PROVIDED TEXT below:
GNOME rethinks windows 


  • The reason window management is left to users is that we know where we want them.
  • Open windows where I left them.
  • Physically arranging windows allows for a much more solid multi-tasking experience.
  • Then again, I’m old and resistant to change. 
  • GNOME is ready to shake things up. 
  • They are working on a new type of windows management that has three potential layout states. 
  • Mosaic, Edge Tiling, and Floating. 
  • A system that will “automatically do what people probably want” while fully integrating the workspace into their workflow. 
  • This integration will require richer metadata from apps. 
  • I really like the concept of Mosaic, combining tiling and floating windows.
  • And it is really nice to see that a lot of thought is going into the future of window management on Linux and GNOME.
  • System76 is also working heavily on new window management paradigms for their up and coming Rust based Cosmic desktop manager.
  • Like Venn, I am trained in the old school way of window management, whether it be floating, like with CDE, stacking with twm or iceWM, or tiling with the classic ratpoison.
  • One of the reasons I like to use multiple monitors is to avoid the window trappings of floating or tiling.
End of PROVIDED TEXT.
TASK ITEM: Repeat the stretch of the GNOME window management text from "GNOME rethinks windows" through "resistant to change.", substituting "panes" for "windows".
THE DATA below:
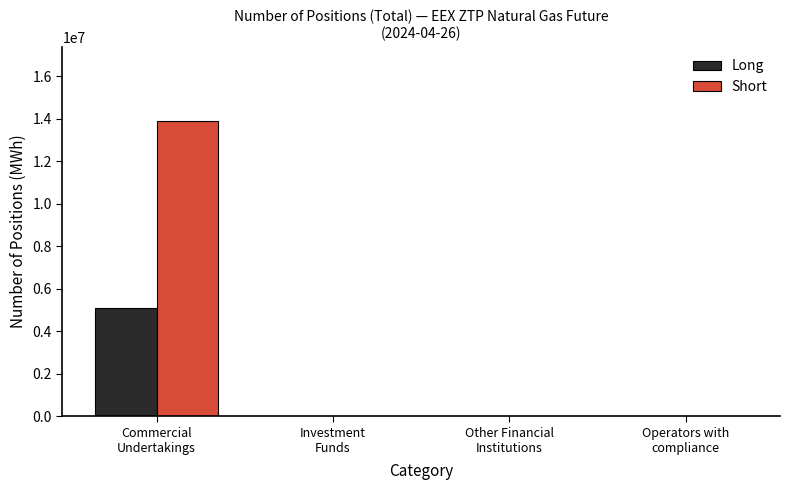

What is the sum of all Short values?

13905566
End of THE DATA.
ANSWER TO THE PROBLEM:
GNOME rethinks panes 


  • The reason window management is left to users is that we know where we want them.
  • Open panes where I left them.
  • Physically arranging panes allows for a much more solid multi-tasking experience.
  • Then again, I’m old and resistant to change.